Although often described in ‘classical terms’, a diagnosis of Legionnaires disease cannot be made on clinical features alone. The features that may promote a diagnosis however include:
- Influenza like symptoms
- Diarrhoea (25-50%)
- Confusion/delirium/headache/Other neurological features (approx. 50%)
- Raised LDH
- Unproductive cough (50%)
- Pleural effusion at presentation
- Associated myocarditis/endocarditis/pericarditis
- Treatment failure with beta lactam therapy
Whilst approximately 20% of European cases are travel related, this means that 80% are not.

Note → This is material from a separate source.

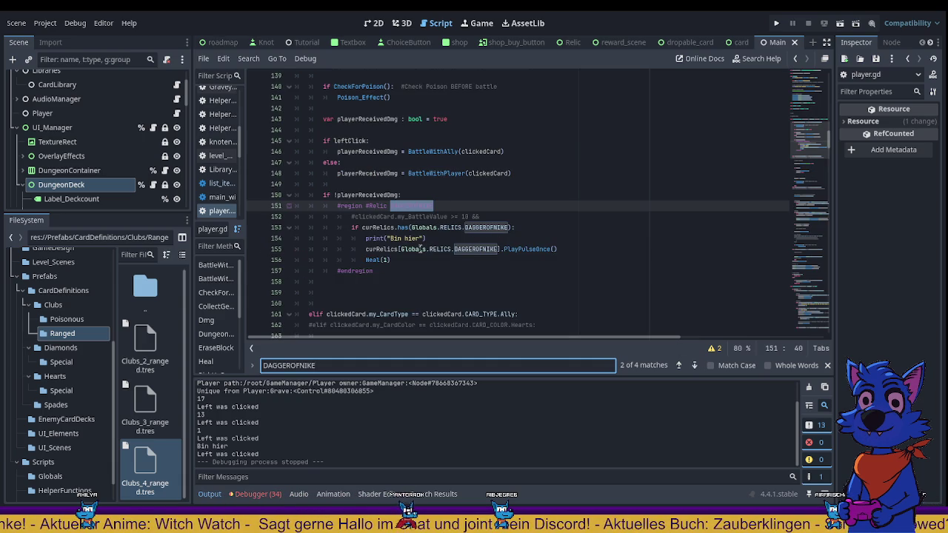
pyautogui.scroll(3, 366, 194)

Droplets can also spread further than 3km, so whilst travel/exposure history is important a characteristic exposure may not be present.
The testing of urine for Legionella Ag (lipopolysaccharide from the bacterial cell wall) is the most rapid diagnostic test available. The antigen test is specific to Legionella pneumophilia serogroup 1. Whilst this organism is the cause of 70% of Legionnaires’ disease, 20-30% are due to other subgroups and 5-10% by other Legionella sp.
Culture (of sputum or any other infected tissue/fluid) is the gold standard investigation. Whilst only half of patients are reported to produce pus-containing sputum, Legionella can be grown from sputum that has been considered ‘poor quality’ (“not worth sending”).